● **WHAT IS BEING ASKED**
Rewrite the items from the first line through the line containing "nach den allgemeinen", swapping "Gesetzen" for "Vorschriften" and leaving everything else unchanged.

● **DATA PROVIDED**
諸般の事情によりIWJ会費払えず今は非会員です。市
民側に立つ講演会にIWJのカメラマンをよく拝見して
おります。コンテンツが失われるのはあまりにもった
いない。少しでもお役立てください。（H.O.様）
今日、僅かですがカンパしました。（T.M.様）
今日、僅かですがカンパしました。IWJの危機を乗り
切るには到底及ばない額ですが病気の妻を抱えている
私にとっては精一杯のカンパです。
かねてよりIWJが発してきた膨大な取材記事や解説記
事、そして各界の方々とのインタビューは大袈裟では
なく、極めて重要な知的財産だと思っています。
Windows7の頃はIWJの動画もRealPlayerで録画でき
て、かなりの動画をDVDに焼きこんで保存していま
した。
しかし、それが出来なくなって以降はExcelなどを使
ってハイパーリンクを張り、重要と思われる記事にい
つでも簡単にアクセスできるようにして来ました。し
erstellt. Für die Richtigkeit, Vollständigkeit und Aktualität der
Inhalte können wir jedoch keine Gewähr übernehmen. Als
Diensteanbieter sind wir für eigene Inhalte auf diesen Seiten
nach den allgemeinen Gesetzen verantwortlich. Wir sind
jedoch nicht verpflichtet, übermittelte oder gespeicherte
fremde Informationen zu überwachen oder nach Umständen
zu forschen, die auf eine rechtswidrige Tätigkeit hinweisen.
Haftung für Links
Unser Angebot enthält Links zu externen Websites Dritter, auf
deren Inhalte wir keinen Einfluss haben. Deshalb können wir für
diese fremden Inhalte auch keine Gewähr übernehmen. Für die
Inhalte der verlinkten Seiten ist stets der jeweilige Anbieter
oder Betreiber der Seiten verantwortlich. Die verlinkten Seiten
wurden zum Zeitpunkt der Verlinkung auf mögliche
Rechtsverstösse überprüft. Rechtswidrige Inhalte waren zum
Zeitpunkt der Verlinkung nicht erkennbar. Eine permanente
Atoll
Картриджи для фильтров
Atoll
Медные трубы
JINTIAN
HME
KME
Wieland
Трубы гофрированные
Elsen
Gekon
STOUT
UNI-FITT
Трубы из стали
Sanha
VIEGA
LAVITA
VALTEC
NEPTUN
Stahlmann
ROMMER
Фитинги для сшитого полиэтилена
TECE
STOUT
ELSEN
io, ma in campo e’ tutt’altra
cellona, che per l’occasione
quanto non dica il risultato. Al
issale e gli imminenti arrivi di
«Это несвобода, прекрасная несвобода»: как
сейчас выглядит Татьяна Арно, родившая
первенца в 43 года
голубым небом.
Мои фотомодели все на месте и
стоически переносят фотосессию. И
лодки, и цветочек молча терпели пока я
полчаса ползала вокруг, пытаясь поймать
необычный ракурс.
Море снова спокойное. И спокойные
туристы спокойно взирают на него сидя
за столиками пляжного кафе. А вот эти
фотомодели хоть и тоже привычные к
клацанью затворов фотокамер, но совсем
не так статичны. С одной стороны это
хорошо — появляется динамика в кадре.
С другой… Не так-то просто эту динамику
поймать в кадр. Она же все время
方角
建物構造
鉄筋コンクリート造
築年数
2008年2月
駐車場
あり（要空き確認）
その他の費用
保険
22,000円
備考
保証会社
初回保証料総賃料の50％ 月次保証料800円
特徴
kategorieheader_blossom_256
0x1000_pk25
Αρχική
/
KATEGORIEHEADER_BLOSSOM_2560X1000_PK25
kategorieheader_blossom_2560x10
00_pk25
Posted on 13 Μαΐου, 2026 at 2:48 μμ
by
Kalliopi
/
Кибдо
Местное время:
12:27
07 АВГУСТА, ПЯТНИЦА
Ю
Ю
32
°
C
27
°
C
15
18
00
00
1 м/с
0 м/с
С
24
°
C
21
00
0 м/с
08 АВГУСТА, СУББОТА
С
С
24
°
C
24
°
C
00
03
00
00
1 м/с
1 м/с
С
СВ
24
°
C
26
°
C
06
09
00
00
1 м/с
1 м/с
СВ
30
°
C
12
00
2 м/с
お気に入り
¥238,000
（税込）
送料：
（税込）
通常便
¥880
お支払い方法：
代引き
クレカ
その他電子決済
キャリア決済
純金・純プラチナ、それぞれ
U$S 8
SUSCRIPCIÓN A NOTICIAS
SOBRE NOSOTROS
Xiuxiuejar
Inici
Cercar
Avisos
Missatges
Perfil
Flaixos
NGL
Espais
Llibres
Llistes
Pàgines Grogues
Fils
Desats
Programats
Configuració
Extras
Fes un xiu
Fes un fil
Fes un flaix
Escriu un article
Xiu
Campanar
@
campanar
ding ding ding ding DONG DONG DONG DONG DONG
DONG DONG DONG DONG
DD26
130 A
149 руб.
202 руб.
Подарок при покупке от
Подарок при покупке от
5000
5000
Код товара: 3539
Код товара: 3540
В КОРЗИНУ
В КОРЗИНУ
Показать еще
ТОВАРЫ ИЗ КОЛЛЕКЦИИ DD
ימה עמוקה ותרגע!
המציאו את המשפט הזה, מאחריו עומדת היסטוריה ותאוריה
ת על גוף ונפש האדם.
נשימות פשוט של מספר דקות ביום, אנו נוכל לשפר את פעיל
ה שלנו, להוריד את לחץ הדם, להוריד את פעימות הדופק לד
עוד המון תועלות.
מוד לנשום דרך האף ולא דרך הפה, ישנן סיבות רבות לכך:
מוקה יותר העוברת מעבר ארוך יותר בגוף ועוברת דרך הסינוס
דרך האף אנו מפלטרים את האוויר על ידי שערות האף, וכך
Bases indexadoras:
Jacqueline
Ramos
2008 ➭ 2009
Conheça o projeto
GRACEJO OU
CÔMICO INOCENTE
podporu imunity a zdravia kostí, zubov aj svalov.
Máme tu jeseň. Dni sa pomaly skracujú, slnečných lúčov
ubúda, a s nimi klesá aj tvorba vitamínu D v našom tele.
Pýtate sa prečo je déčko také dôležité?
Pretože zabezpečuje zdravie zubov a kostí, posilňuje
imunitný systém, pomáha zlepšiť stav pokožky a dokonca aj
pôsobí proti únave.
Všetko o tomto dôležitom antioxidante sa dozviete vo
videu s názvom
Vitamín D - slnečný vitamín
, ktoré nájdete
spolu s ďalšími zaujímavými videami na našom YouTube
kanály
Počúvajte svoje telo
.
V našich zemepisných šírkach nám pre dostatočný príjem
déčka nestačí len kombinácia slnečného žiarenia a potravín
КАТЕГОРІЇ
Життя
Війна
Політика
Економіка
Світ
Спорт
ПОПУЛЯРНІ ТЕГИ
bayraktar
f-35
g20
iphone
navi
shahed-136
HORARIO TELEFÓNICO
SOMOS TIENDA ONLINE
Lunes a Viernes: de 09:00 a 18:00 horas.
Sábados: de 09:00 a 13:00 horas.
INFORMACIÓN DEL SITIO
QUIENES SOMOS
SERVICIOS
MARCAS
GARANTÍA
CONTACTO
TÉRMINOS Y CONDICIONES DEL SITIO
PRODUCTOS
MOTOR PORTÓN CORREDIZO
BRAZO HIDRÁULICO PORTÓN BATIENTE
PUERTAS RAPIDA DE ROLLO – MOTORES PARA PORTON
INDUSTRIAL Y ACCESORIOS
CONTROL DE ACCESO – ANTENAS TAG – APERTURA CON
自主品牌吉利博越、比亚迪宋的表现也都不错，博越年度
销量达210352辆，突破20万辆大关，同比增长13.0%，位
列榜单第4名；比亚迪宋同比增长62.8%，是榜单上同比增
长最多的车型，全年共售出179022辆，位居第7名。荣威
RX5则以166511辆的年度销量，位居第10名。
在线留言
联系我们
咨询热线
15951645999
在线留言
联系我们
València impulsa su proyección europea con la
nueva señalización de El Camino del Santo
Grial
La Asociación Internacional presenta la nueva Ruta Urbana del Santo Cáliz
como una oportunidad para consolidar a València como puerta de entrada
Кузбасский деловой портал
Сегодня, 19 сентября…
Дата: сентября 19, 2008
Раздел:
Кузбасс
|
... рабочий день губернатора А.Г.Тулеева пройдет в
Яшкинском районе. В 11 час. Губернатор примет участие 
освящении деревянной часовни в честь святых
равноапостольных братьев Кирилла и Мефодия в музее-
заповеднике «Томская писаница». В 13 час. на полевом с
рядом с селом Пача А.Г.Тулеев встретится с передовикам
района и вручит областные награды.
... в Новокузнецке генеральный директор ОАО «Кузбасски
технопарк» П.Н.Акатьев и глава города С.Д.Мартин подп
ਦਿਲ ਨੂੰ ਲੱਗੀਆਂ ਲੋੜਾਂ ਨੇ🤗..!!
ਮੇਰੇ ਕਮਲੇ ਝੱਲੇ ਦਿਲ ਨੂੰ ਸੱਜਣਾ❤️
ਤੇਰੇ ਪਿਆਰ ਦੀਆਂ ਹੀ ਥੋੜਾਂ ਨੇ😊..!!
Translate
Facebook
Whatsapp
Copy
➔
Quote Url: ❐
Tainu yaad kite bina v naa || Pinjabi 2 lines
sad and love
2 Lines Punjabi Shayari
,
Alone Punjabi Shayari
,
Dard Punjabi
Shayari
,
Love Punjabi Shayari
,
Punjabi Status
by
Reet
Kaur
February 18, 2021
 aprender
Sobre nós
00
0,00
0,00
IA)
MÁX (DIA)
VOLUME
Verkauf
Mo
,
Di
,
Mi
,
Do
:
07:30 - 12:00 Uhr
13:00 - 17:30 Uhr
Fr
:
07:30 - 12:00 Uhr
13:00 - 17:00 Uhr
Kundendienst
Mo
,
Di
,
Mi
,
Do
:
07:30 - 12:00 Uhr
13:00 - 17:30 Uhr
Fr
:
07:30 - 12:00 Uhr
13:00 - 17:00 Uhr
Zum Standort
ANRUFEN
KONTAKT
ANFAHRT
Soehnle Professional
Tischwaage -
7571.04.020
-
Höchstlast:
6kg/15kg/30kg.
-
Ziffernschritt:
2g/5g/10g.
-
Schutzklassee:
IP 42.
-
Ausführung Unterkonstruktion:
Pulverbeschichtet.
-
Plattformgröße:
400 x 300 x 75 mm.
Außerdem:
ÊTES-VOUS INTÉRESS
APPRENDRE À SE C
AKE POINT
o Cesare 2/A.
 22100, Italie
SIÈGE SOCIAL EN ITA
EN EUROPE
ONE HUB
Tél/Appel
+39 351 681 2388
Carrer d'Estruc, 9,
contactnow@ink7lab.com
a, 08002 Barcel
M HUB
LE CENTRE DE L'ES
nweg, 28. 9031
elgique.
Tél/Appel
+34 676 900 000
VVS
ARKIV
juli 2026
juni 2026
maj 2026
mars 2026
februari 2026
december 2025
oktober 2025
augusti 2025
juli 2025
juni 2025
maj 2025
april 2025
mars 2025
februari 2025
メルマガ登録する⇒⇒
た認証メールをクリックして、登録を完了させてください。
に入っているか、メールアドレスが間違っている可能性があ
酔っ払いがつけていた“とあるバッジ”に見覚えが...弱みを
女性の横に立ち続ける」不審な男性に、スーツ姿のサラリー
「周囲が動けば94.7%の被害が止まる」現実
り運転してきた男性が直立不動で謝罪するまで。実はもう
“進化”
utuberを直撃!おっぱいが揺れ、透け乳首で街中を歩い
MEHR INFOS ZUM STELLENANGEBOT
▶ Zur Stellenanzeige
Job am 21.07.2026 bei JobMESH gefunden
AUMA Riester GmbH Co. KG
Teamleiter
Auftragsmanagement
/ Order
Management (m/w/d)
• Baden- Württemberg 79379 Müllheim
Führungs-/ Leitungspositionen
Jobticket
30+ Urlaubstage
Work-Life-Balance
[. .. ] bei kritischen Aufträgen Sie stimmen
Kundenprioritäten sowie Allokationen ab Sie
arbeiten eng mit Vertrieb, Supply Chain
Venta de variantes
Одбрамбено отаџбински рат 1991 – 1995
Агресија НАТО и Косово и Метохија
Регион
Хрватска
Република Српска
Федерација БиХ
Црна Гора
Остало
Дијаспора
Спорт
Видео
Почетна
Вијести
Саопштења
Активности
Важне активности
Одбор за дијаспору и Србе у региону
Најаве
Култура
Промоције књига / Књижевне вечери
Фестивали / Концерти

● **SOLUTION BELOW**
諸般の事情によりIWJ会費払えず今は非会員です。市
民側に立つ講演会にIWJのカメラマンをよく拝見して
おります。コンテンツが失われるのはあまりにもった
いない。少しでもお役立てください。（H.O.様）
今日、僅かですがカンパしました。（T.M.様）
今日、僅かですがカンパしました。IWJの危機を乗り
切るには到底及ばない額ですが病気の妻を抱えている
私にとっては精一杯のカンパです。
かねてよりIWJが発してきた膨大な取材記事や解説記
事、そして各界の方々とのインタビューは大袈裟では
なく、極めて重要な知的財産だと思っています。
Windows7の頃はIWJの動画もRealPlayerで録画でき
て、かなりの動画をDVDに焼きこんで保存していま
した。
しかし、それが出来なくなって以降はExcelなどを使
ってハイパーリンクを張り、重要と思われる記事にい
つでも簡単にアクセスできるようにして来ました。し
erstellt. Für die Richtigkeit, Vollständigkeit und Aktualität der
Inhalte können wir jedoch keine Gewähr übernehmen. Als
Diensteanbieter sind wir für eigene Inhalte auf diesen Seiten
nach den allgemeinen Vorschriften verantwortlich. Wir sind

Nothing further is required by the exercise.